What to work on: An exact copy of every record below is needed, with all pictures removed.

Exercise input:
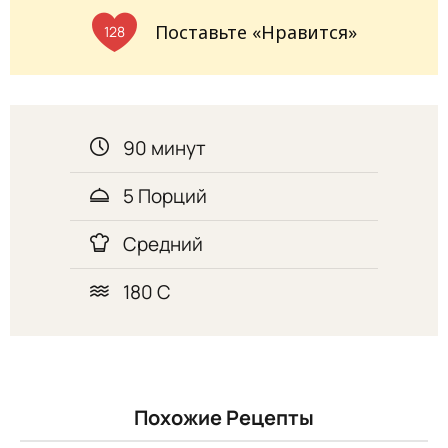
Поставьте «Нравится»
128
90 минут
5 Порций
Средний
180 С
Похожие Рецепты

Answer box:
Поставьте «Нравится»
128
90 минут
5 Порций
Средний
180 С
Похожие Рецепты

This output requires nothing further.